Problem: Copy out the items below line for line, keeping every character unchanged, and omit the pictures from your reply.

Input:
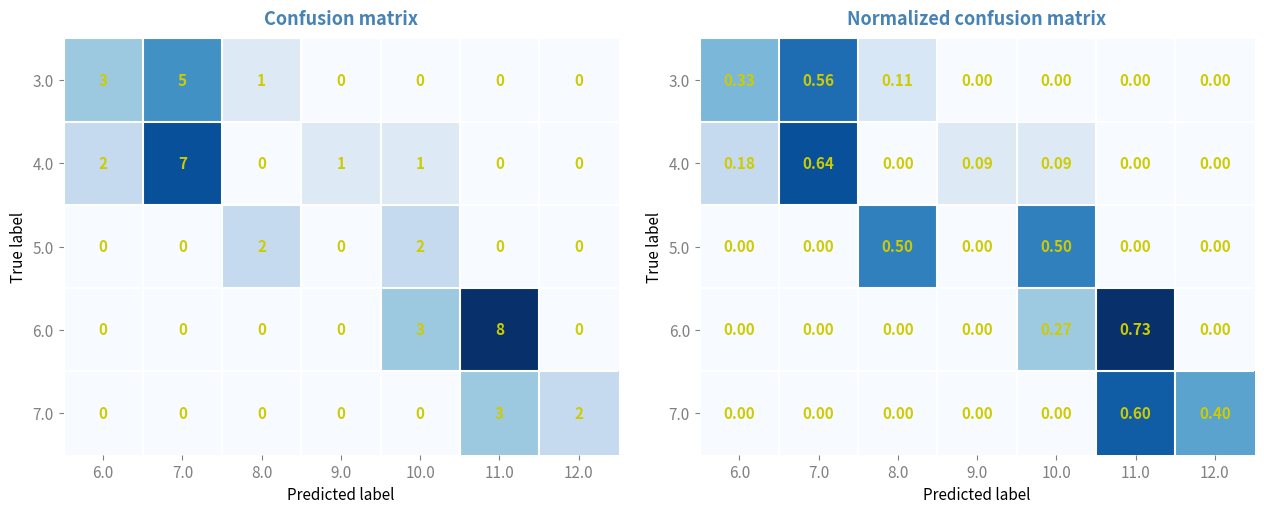

What is the spread (max minus min) of values at 12.0?

0.4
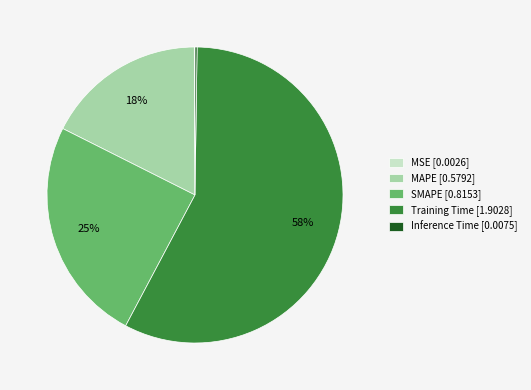

True or false: Training Time [1.9028] accounts for 68% of the total.

False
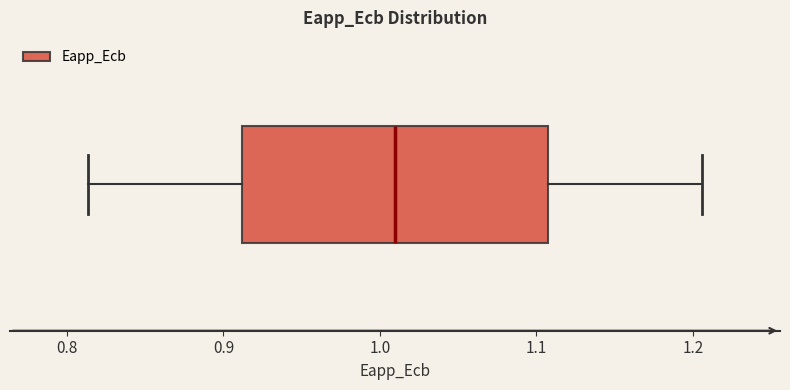

Where does the left whisker of the box end on the x-axis? The values are not printed on the chart, so give them approximately, as read against the axis.

0.81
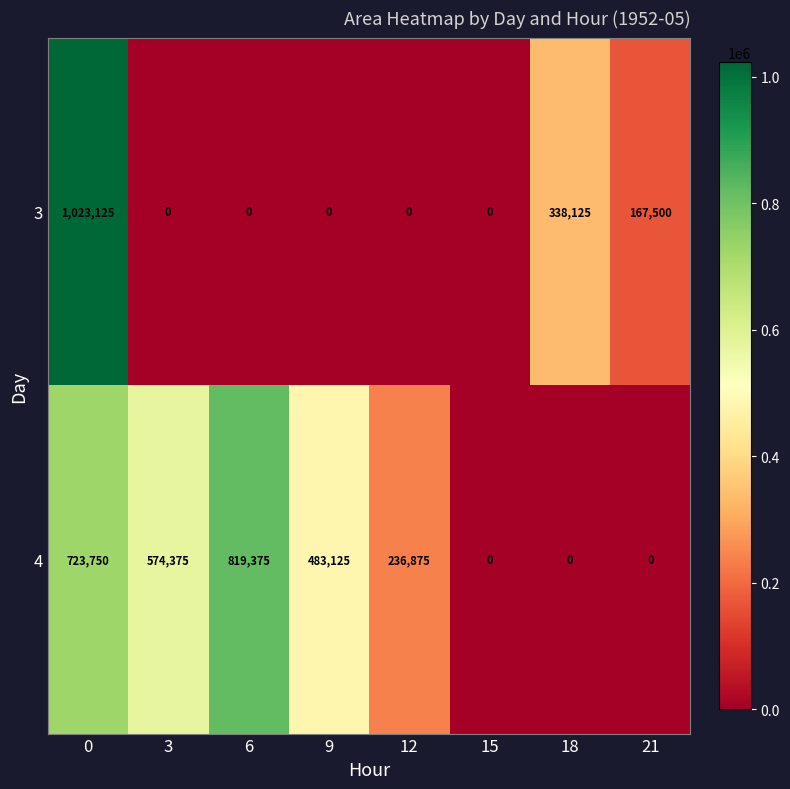

Is it true that 4 equals 321625 at 12?

False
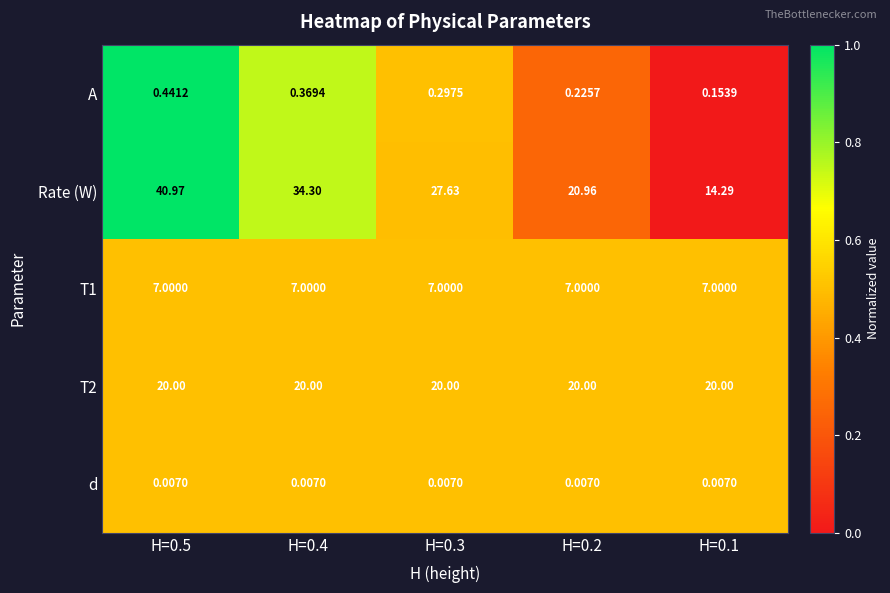

Is the value of T1 at H=0.5 greater than the value of Rate (W) at H=0.5?

No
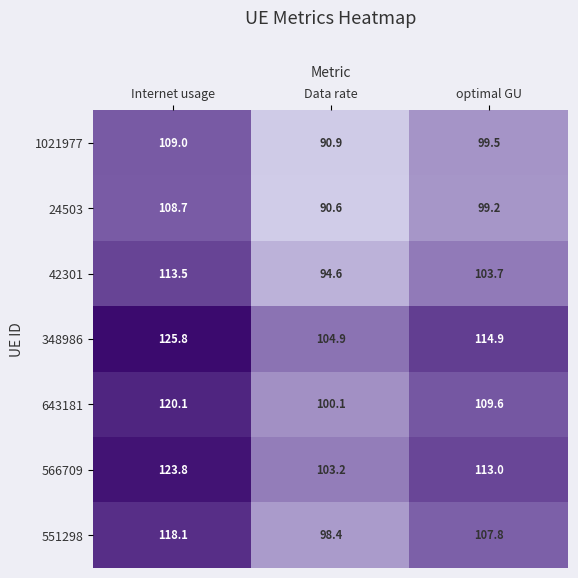

At which label does 566709 reach its minimum?

Data rate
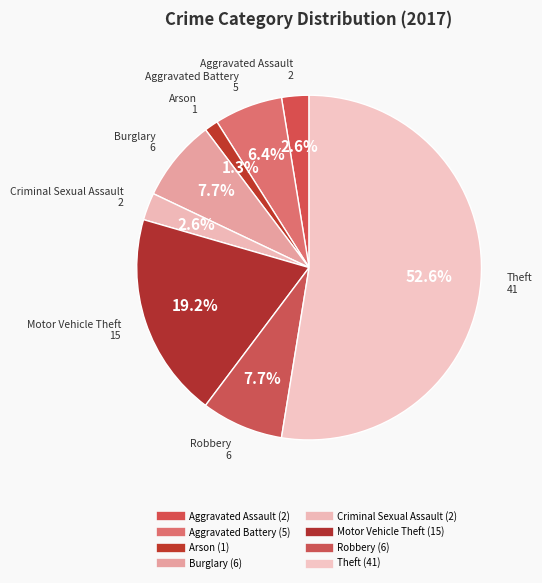

How much of the chart is everything except Theft?

47.4%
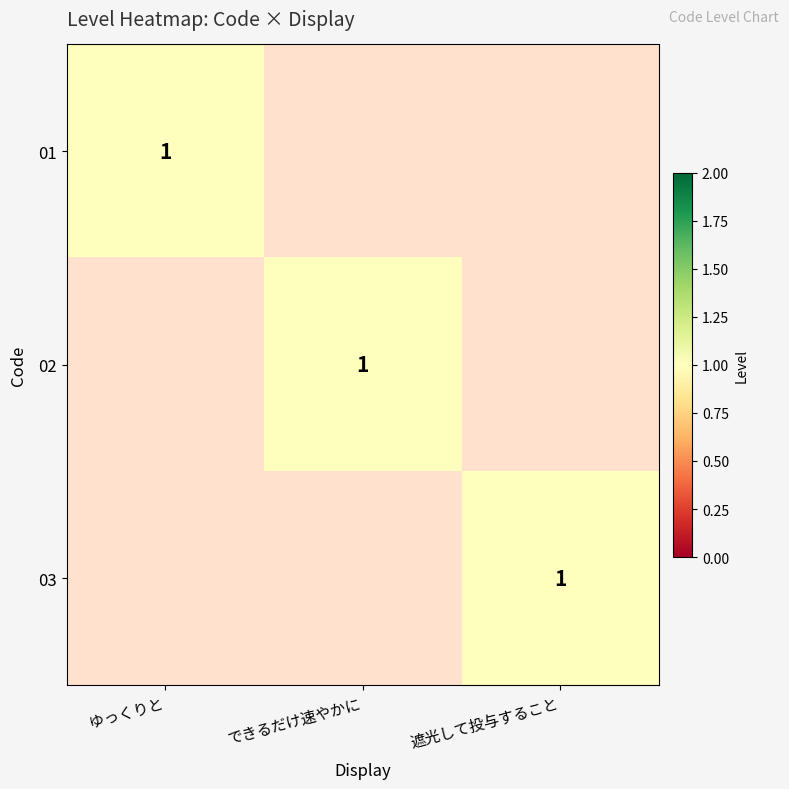

At ゆっくりと, list the series in order from largest to smallest.

01, 02, 03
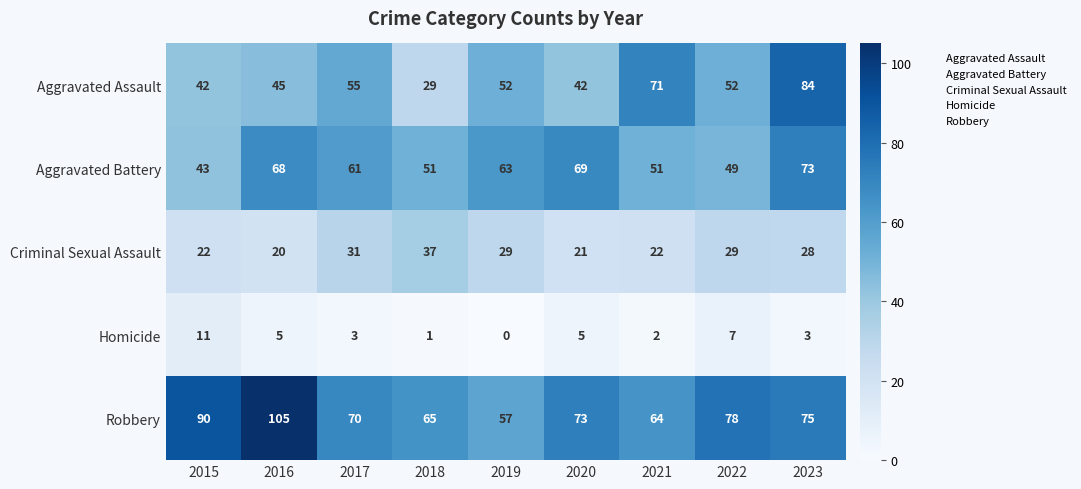

Which series changed the most between 2020 and 2021?

Aggravated Assault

Reply to the exercise:
What is the spread (max minus min) of values at 12.0?

0.4

True or false: Training Time [1.9028] accounts for 68% of the total.

False

Where does the left whisker of the box end on the x-axis? The values are not printed on the chart, so give them approximately, as read against the axis.

0.81

Is it true that 4 equals 321625 at 12?

False

Is the value of T1 at H=0.5 greater than the value of Rate (W) at H=0.5?

No

At which label does 566709 reach its minimum?

Data rate

How much of the chart is everything except Theft?

47.4%

At ゆっくりと, list the series in order from largest to smallest.

01, 02, 03

Which series changed the most between 2020 and 2021?

Aggravated Assault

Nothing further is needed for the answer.